── The data
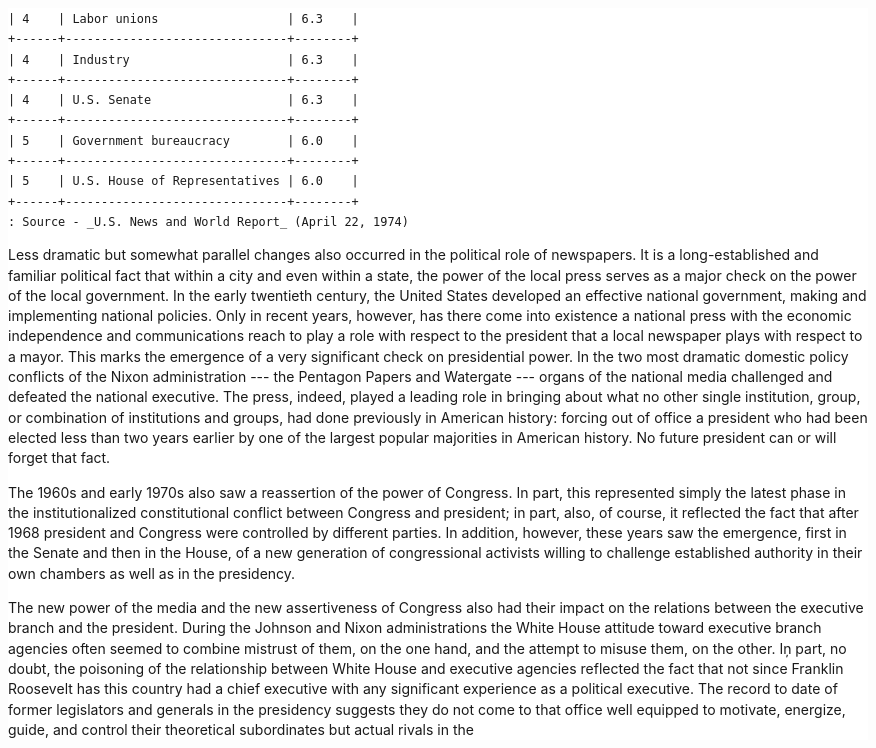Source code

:     | 4    | Labor unions                  | 6.3    |
    +------+-------------------------------+--------+
    | 4    | Industry                      | 6.3    |
    +------+-------------------------------+--------+
    | 4    | U.S. Senate                   | 6.3    |
    +------+-------------------------------+--------+
    | 5    | Government bureaucracy        | 6.0    |
    +------+-------------------------------+--------+
    | 5    | U.S. House of Representatives | 6.0    |
    +------+-------------------------------+--------+
    : Source - _U.S. News and World Report_ (April 22, 1974)

Less dramatic but somewhat parallel changes also occurred
in the political role of newspapers. It is a long-established and
familiar political fact that within a city and even within a
state, the power of the local press serves as a major check on
the power of the local government. In the early twentieth
century, the United States developed an effective national
government, making and implementing national policies.
Only in recent years, however, has there come into existence
a national press with the economic independence and
communications reach to play a role with respect to the
president that a local newspaper plays with respect to a
mayor. This marks the emergence of a very significant check
on presidential power. In the two most dramatic domestic
policy conflicts of the Nixon administration --- the Pentagon
Papers and Watergate --- organs of the national media
challenged and defeated the national executive. The press,
indeed, played a leading role in bringing about what no other
single institution, group, or combination of institutions and
groups, had done previously in American history: forcing out
of office a president who had been elected less than two
years earlier by one of the largest popular majorities in
American history. No future president can or will forget that
fact.

The 1960s and early 1970s also saw a reassertion of the
power of Congress. In part, this represented simply the latest
phase in the institutionalized constitutional conflict between
Congress and president; in part, also, of course, it reflected
the fact that after 1968 president and Congress were
controlled by different parties. In addition, however, these
years saw the emergence, first in the Senate and then in the
House, of a new generation of congressional activists willing
to challenge established authority in their own chambers as
well as in the presidency.

The new power of the media and the new assertiveness of
Congress also had their impact on the relations between the
executive branch and the president. During the Johnson and
Nixon administrations the White House attitude toward
executive branch agencies often seemed to combine mistrust
of them, on the one hand, and the attempt to misuse them,
on the other. Iņ part, no doubt, the poisoning of the relationship
between White House and executive agencies reflected
the fact that not since Franklin Roosevelt has this country
had a chief executive with any significant experience as a
political executive. The record to date of former legislators
and generals in the presidency suggests they do not come to
that office well equipped to motivate, energize, guide, and
control their theoretical subordinates but actual rivals in the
────
→ Directive
Look above for the line holding "House, of a", then set down exactly that line and every line after it up to and including the line holding "on the other.", with nothing else.

→ Your response
House, of a new generation of congressional activists willing
to challenge established authority in their own chambers as
well as in the presidency.

The new power of the media and the new assertiveness of
Congress also had their impact on the relations between the
executive branch and the president. During the Johnson and
Nixon administrations the White House attitude toward
executive branch agencies often seemed to combine mistrust
of them, on the one hand, and the attempt to misuse them,
on the other. Iņ part, no doubt, the poisoning of the relationship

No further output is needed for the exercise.